Here is the fallback code we implemented in our tool:
Lua
local _safeReadCounter = 0
local function SafeReadText(filePath)
if not filePath or filePath == "" then return nil end
local isWindows = (package.config:sub(1,1) == "\\")
if isWindows then
filePath = string.gsub(filePath, "/", "\\")
end
-- Attempt standard read first (usually succeeds on macOS/Linux)
local f = io.open(filePath, "r")
if f then
local content = f:read("*a")
f:close()
return content
end
-- Windows Fallback: Bypass path garbling via PowerShell
if isWindows then
local tmpDir = os.getenv("TEMP") or "C:\\Temp"
_safeReadCounter = _safeReadCounter + 1
local rID = tostring(os.time()).. "_".. tostring(_safeReadCounter)
local tmpPathFile = tmpDir.. "\\rw_path_".. rID.. ".txt"
local tmpDataFile = tmpDir.. "\\rw_data_".. rID.. ".txt"

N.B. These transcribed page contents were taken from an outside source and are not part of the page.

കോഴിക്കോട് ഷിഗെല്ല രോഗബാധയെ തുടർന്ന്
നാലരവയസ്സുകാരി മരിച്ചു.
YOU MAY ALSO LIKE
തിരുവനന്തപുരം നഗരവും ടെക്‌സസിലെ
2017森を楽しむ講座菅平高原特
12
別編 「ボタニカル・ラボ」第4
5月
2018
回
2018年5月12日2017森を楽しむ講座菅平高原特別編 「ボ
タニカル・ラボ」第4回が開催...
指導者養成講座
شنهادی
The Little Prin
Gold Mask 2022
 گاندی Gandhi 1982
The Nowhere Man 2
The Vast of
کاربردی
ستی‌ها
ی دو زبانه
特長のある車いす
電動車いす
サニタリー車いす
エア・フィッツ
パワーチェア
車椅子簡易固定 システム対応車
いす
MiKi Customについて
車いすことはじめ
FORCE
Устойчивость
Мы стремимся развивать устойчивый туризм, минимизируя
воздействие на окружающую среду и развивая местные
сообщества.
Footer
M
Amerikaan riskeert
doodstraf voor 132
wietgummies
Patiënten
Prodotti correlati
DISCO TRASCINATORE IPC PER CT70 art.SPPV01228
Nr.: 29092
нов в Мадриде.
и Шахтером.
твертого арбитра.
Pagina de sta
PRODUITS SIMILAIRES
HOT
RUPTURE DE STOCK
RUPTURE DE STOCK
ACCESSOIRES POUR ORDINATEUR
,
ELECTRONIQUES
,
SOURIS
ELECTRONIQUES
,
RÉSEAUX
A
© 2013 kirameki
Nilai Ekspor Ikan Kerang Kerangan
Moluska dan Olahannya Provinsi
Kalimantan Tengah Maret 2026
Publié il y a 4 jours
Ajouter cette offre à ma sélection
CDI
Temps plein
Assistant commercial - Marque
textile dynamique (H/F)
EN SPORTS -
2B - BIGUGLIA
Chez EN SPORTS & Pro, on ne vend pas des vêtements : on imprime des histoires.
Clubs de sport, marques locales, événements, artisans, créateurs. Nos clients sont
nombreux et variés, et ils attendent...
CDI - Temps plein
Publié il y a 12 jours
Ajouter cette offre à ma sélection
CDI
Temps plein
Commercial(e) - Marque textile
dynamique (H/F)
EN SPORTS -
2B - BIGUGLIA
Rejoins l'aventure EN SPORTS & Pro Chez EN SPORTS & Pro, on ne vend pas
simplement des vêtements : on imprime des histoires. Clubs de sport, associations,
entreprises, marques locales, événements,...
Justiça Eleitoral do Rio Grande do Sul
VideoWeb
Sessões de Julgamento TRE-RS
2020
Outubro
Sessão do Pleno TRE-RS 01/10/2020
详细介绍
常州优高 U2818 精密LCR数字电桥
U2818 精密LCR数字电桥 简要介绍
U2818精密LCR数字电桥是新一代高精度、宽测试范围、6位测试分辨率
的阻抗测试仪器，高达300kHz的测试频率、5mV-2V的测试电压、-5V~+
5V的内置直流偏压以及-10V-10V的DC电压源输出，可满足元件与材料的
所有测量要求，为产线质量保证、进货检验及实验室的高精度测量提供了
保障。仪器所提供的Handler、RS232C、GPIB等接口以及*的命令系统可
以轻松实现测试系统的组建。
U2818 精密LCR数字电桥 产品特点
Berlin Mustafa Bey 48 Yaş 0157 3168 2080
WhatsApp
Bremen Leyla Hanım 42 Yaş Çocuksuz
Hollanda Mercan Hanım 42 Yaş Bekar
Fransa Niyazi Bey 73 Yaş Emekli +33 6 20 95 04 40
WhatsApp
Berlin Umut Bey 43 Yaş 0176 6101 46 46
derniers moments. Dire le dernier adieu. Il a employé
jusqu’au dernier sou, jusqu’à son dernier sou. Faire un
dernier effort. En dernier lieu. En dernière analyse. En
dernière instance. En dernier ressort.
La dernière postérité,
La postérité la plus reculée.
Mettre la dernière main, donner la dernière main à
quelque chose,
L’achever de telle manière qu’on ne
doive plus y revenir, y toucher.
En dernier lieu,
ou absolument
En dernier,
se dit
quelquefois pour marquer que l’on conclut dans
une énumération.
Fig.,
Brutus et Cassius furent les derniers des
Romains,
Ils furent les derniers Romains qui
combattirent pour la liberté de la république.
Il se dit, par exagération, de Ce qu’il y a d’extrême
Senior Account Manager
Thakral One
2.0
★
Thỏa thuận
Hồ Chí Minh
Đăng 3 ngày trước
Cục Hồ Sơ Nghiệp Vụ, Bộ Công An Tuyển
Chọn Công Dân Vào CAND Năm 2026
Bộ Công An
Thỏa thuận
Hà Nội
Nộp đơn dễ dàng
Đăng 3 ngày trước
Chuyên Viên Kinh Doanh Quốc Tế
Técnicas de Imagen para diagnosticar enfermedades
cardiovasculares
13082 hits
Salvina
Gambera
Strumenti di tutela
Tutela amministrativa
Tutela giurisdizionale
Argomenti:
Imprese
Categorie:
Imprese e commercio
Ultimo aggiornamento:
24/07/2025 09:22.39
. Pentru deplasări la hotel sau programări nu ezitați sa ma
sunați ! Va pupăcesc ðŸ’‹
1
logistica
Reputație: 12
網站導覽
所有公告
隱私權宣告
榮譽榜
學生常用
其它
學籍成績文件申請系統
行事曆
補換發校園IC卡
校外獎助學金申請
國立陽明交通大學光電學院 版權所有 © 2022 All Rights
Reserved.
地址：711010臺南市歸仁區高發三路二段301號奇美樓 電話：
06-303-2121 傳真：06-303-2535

local fTmp = io.open(tmpPathFile, "wb")
if fTmp then
fTmp:write(filePath)
fTmp:close()
-- Call PowerShell silently to resolve the UTF-8 literal path and copy it to an ASCII temporary file
local psScript = string.format('powershell -WindowStyle Hidden -NoProfile -ExecutionPolicy Bypass -Command "$p = Get-Content -LiteralPath \'%s\' -Encoding UTF8; Copy-Item -LiteralPath $p -Destination \'%s\' -Force"', tmpPathFile, tmpDataFile)
os.execute(psScript)
local fData = io.open(tmpDataFile, "rb")
if fData then
local content = fData:read("*a")
fData:close()
-- Clean up temp files
os.remove(tmpPathFile)
os.remove(tmpDataFile)
if content and content ~= "" then
return content
end
end
os.remove(tmpPathFile)
os.remove(tmpDataFile)
end
end
return nil
end
Spawning a hidden shell command (os.execute) just to parse/read a basic text configuration file is extremely heavy, adds performance overhead, and triggers security warnings on some machines. However, it is currently the only pure-Lua way to bypass the standard io.open ANSI limitation on Windows without crashing Moho or freezing the UI [cite: 3, 27].
4. A Proposal to the Developers (Lost Marble)
To solve this once and for all, we kindly request the development team to implement one of the following native solutions:
Expose a Native Unicode File API: Provide a built-in stream/file API under the MOHO or LM namespace (e.g., MOHO.OpenFileUTF8 or LM.ReadFile) that internally handles UTF-8 to UTF-16 translation and calls the Win32 Wide APIs (_wfopen_s or CreateFileW) [cite: 3, 4, 27].
Patch the Lua DLL with UTF-8 Wrappers on Windows: Many game engines and embedded platforms patch the native Lua binaries on Windows to intercept file system calls (like fopen, popen, remove, rename) and automatically perform the UTF-8/UTF-16 wide conversion under the hood (for example, the open-source lua-unicode project wrapper) [cite: 17, 49].
Having native, Unicode-safe file handling inside Moho would dramatically improve script stability and ensure a seamless experience for animators in Japan, China, Korea, Europe, and everywhere else in the world.
Thank you for your consideration, and keep up the amazing work with Moho 14!